In November 2015, a group of armed men entered the premises of French bank, Société Générale in Rosebank, Johannesburg. In the apparent armed robbery, the men accosted the bank’s director before pushing him into a service lift and making off with his laptop and cellphone _ thankfully leaving him unharmed.
However, in August of the same year, a Mpumalanga businessman was not as lucky when a group of unknown men entered his business premises and gunned him down in front of his employees.
These are just two examples of robberies that have taken place on business premises around the country. South Africa has been reported to be one of the most unsafe countries in the world. The Institute for Economics and Peace (IEP) 2015 Global Peace Index (GPI) report ranked South Africa at 136 out of 162 countries measured for national peacefulness.
Moreover, the 2014/15 national crime statistics, showed that business robberies had increased significantly, with armed robberies at businesses peaking at 19 170. This equates to 52 robberies at South African businesses daily!
These statistics show why workplace safety and security is so important. To help create a stress-free working environment, organisations must ensure that their place of work is secure for all who enter it _ including employees and customers.

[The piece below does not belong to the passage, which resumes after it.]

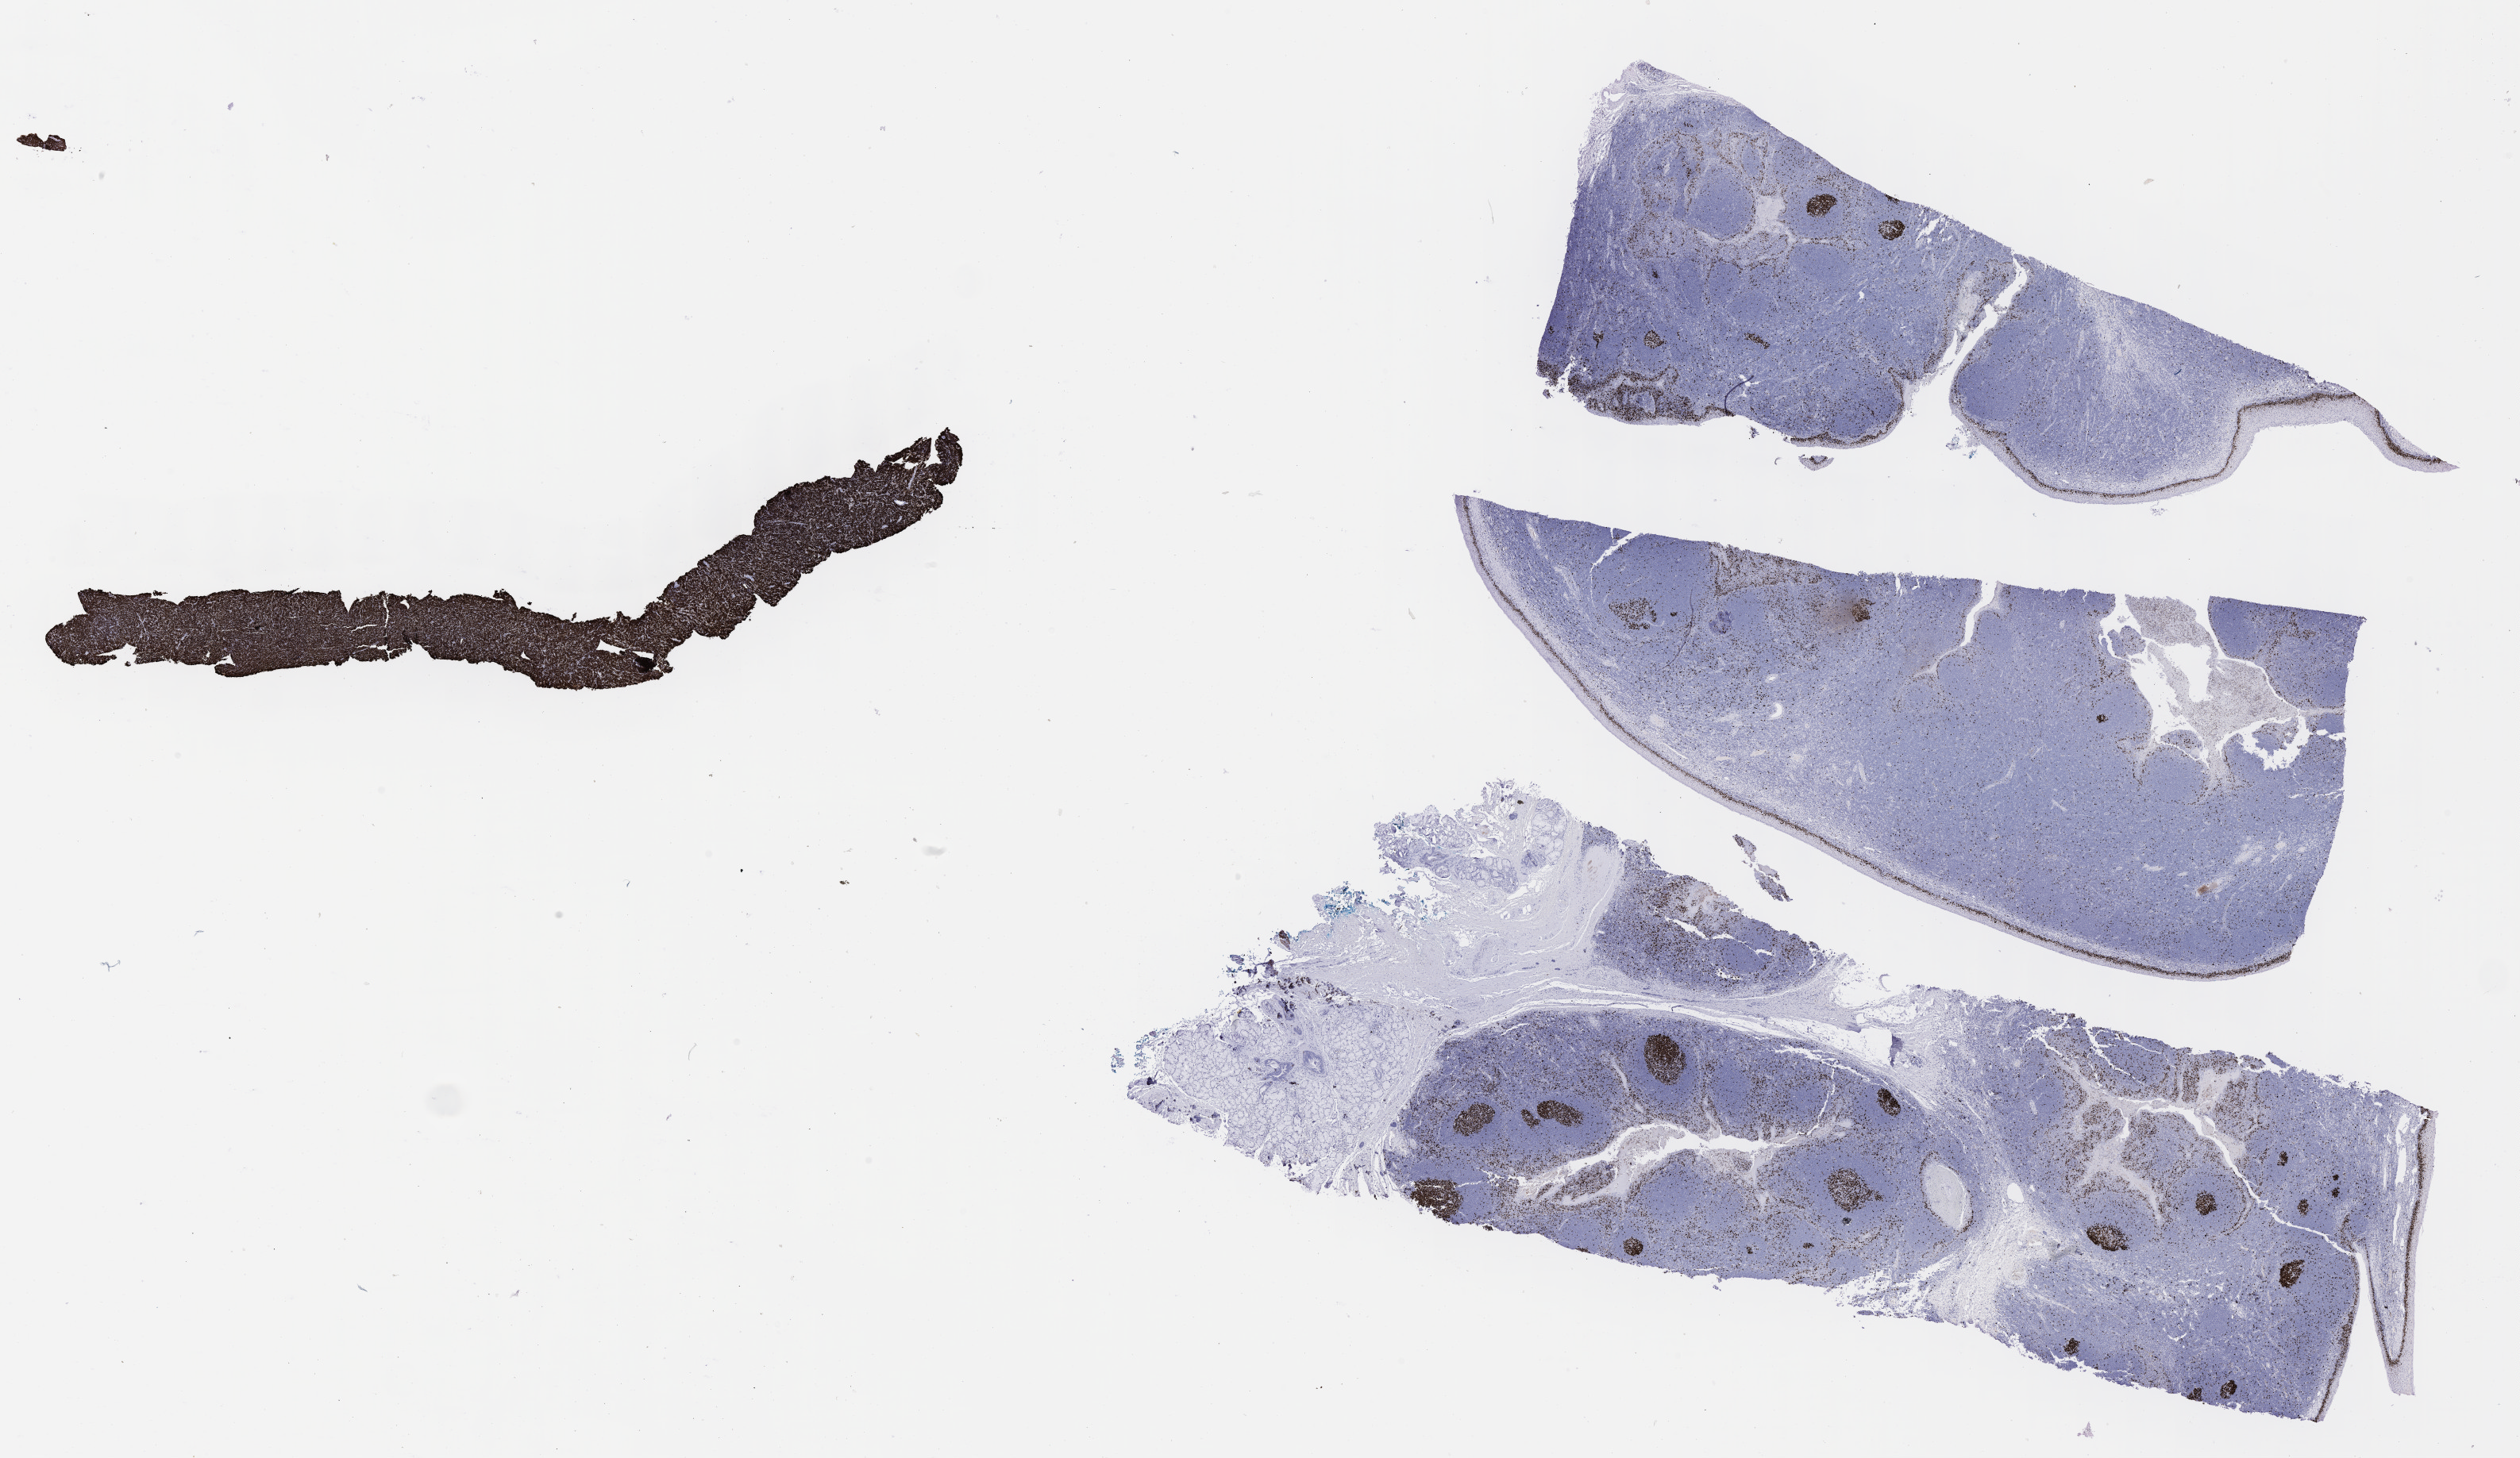
IHC for Ki-67, whole-slide image, shown as a low-resolution overview of the whole scanned area (about 25.7 x 14.9 mm). Tumor tissue. Site: kidney. Male, age 9 years at initial diagnosis.
- histologic diagnosis: Burkitt lymphoma, NOS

Investing in basic safety and security equipment is essential for businesses that wish to reduce risks of robberies, vandalism or intrusions. Although different organisations have different safety requirements, there is basic security equipment, which is universally applicable to every business. This includes:
Cameras allow businesses to monitor activities in and around the premises. Placing your cameras strategically in areas such as parking lots, entry and exit points, reception areas, or high-risk and sensitive areas can help deter theft. However, always be sure to adhere to the rules and regulations of camera use.
Alarms and armed-response systems help protect the employees and assets on your business premises. Different alarm types are available and organisations must ensure that they source a system in accordance with their individual security concerns.
Card or badge identification system
With these systems, businesses can ensure that only verified persons are given access to business premises. Card systems that require employees to swipe their cards to gain entry to buildings will help to control and restrict access.
If you keep cash on your premises, then it is important to have a safe. Only authorised people should have access to the safe’s code and this information should be kept confidential at all times.
This list is not complete and can be expanded upon depending on a company’s budget and requirements. Additional safety measures that a business can include are: exterior lighting, security doors, locks and latches.
Organisations also need to understand the importance of conducting thorough employee reference checks as part of their safety and security procedures. Cash Connect Management Solutions explains that opportunity, especially opportunity from within, is one of the biggest pre-emptors of theft.
Cash Connect is an end-to-end cash-management solutions company serving the wholesale, retail and corporate sectors in removing cash-related risks. It lists internal theft and insider participation to business crimes as some of the most common threats to the livelihood of any business. Opportunities should, therefore, always be prevented where possible.
Beyond this, when it comes to safety, good old common sense should always prevail. Companies should foster a culture of vigilance within the business and ensure employees always remain alert and avoid making risky mistakes.